(Page-level text extractions)

=== Section Start ===

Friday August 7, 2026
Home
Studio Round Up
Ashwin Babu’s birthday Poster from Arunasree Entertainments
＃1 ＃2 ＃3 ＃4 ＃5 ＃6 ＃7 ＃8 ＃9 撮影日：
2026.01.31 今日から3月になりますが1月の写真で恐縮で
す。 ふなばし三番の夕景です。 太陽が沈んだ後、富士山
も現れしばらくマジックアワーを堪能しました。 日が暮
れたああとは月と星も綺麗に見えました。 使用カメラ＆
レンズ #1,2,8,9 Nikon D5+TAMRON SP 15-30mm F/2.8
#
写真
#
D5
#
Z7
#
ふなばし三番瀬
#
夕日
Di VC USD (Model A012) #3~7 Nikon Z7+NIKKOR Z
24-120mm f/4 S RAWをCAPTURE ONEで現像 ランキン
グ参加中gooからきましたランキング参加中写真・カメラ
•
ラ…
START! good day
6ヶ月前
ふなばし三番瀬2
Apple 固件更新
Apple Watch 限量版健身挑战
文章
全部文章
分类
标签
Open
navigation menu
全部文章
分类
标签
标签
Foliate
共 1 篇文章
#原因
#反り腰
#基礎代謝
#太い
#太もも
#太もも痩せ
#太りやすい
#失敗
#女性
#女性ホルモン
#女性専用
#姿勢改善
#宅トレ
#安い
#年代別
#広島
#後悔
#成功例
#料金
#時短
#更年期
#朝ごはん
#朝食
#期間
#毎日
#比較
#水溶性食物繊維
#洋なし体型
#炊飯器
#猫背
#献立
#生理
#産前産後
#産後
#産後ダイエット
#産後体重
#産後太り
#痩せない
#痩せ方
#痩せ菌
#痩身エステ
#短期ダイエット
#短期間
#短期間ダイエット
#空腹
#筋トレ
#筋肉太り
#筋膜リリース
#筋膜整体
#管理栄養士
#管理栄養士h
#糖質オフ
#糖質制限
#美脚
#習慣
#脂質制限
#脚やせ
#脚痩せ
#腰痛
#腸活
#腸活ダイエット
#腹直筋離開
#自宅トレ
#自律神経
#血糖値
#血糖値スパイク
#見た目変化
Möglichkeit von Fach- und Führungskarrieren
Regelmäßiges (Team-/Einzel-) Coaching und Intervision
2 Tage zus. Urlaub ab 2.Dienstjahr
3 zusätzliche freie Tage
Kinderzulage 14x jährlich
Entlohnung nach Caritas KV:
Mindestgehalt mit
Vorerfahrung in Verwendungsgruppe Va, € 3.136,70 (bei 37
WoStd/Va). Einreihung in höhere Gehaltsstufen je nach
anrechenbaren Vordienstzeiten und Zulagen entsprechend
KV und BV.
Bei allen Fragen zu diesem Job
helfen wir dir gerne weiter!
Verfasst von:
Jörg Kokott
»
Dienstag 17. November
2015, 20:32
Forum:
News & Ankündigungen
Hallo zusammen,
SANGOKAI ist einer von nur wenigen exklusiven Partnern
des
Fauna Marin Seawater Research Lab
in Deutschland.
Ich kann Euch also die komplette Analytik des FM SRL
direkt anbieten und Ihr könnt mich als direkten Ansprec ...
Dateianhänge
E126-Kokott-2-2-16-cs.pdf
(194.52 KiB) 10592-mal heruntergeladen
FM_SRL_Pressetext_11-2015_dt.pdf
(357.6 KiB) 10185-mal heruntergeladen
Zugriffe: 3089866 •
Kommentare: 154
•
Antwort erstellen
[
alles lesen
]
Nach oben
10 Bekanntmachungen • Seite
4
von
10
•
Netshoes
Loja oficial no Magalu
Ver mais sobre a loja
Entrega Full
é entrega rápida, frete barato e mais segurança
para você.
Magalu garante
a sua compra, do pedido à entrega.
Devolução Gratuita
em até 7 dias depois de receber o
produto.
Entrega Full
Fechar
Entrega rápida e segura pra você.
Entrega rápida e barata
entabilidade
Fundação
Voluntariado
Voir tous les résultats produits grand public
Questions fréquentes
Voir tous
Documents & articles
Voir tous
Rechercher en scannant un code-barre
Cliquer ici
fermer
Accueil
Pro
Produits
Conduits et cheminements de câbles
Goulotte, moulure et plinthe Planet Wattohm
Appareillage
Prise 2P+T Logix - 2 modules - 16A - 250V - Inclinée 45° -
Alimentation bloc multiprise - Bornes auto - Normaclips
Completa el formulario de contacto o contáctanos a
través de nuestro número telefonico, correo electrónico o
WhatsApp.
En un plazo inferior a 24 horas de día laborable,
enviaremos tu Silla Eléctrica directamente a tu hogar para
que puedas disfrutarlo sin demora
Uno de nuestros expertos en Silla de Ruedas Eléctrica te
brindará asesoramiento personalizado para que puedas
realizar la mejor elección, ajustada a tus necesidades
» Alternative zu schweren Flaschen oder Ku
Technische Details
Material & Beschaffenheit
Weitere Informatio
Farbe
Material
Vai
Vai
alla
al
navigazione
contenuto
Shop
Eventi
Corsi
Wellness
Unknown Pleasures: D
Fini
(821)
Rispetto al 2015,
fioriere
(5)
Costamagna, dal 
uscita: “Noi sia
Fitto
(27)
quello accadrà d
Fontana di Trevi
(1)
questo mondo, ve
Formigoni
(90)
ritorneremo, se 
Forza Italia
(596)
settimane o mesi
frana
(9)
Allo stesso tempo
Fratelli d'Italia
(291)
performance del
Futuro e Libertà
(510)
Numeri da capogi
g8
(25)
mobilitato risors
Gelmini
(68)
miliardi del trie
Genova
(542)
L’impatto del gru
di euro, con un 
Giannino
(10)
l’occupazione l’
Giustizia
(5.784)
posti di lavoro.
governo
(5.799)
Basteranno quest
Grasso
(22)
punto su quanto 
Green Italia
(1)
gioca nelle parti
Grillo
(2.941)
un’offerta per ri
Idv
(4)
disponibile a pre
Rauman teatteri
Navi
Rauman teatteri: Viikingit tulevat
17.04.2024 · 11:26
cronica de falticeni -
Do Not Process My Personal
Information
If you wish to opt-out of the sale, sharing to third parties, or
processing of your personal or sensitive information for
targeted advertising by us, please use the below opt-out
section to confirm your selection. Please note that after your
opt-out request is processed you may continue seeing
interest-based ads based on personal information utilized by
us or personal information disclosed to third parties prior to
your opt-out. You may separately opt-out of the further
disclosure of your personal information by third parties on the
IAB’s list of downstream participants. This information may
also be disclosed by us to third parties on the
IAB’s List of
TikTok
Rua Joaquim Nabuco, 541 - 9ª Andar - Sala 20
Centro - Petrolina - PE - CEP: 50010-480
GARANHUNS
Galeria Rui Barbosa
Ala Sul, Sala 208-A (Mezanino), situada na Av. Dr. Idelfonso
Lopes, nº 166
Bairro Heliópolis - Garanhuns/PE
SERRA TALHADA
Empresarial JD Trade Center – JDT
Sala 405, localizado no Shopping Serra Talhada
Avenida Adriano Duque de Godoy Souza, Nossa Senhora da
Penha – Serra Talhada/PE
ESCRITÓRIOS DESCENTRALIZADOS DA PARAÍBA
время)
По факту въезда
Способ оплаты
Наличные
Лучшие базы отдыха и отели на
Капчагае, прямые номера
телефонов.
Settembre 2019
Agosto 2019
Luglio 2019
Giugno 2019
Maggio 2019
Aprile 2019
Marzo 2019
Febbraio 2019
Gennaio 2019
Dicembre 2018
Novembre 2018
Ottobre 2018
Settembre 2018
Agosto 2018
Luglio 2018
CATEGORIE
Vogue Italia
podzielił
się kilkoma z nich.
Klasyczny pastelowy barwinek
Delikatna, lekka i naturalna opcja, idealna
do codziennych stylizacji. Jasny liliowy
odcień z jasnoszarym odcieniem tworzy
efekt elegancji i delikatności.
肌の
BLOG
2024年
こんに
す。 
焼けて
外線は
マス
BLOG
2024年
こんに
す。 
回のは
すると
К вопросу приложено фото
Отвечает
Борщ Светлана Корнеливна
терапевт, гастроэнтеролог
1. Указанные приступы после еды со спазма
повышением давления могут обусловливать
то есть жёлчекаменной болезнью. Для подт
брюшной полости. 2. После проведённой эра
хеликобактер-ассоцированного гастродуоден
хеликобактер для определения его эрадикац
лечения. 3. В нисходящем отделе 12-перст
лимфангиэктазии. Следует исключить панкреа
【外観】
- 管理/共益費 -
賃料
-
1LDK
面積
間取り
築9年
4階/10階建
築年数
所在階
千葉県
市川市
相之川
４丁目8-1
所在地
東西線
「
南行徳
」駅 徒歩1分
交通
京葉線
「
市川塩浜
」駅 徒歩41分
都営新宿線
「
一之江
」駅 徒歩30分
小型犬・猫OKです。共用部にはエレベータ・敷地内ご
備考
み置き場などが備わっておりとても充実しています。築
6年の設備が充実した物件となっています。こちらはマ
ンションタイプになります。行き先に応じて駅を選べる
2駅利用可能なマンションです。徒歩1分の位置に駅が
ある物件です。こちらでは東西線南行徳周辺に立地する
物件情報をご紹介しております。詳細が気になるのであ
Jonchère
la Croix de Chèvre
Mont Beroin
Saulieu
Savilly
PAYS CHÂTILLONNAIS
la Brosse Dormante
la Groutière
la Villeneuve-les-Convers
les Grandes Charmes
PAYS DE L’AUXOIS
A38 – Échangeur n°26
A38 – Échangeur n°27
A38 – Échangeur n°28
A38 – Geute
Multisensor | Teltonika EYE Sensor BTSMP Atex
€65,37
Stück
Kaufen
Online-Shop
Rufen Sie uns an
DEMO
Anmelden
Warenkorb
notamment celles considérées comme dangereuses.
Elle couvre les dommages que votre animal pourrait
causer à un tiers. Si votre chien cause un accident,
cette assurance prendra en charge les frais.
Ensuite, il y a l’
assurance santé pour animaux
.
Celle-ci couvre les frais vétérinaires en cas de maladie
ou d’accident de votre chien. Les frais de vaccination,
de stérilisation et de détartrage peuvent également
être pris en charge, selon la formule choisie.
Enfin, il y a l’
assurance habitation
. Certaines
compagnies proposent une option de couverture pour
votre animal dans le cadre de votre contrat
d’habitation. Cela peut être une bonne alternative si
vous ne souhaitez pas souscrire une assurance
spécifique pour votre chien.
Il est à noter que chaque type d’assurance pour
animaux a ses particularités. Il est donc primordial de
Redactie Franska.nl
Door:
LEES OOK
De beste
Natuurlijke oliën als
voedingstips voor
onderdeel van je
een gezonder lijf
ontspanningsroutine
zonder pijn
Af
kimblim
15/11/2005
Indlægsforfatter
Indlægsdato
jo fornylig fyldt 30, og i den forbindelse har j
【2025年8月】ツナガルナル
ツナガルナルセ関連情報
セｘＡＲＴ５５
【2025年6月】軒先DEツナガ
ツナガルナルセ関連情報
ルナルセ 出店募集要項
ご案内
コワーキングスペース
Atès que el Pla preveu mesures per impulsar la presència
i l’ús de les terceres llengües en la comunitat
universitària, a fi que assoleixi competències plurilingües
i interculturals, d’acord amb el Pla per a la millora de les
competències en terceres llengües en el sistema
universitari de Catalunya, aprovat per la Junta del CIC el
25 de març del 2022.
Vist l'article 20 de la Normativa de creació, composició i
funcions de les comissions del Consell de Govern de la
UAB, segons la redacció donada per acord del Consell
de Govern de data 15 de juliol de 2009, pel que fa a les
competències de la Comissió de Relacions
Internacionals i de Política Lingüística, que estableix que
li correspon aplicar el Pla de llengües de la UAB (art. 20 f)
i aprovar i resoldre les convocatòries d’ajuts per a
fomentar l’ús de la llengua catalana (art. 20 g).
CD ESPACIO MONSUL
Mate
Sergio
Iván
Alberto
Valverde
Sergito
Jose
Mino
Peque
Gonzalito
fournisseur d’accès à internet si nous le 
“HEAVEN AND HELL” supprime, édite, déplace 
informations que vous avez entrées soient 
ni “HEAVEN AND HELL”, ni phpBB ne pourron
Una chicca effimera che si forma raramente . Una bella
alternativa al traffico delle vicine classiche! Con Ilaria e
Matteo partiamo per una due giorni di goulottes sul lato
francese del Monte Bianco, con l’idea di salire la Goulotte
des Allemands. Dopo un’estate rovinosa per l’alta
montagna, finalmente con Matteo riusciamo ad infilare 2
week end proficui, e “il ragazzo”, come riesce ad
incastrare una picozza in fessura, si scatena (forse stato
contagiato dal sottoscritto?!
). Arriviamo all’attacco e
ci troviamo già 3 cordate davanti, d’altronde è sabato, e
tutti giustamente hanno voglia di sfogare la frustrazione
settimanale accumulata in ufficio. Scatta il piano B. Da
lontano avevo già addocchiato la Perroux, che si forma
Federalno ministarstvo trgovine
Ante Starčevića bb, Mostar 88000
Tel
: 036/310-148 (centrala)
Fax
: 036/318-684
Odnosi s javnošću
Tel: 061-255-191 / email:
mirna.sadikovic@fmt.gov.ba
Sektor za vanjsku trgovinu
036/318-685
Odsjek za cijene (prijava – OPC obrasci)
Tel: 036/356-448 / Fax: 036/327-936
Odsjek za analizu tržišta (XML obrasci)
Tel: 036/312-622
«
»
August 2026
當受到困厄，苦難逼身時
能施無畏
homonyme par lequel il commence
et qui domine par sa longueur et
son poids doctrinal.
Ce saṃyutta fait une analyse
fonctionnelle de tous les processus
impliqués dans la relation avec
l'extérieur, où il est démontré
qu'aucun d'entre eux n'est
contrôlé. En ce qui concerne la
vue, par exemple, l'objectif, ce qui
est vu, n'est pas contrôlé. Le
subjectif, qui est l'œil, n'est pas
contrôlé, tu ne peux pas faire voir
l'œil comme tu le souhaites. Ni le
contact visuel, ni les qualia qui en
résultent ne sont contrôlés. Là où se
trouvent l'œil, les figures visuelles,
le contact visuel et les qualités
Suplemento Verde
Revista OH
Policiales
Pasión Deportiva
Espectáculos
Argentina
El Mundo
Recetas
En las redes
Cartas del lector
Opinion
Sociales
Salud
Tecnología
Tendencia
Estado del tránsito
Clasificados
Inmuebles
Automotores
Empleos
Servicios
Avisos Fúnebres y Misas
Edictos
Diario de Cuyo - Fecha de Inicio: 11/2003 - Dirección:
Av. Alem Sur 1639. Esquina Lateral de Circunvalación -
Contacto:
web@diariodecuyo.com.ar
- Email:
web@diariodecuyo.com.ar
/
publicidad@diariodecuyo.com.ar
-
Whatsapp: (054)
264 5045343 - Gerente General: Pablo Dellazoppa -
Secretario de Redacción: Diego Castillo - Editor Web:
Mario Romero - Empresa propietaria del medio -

=== Section End ===

**Problem details**:
Respond with only the number of lines above that include the string "frais".

**Response to the task**:
3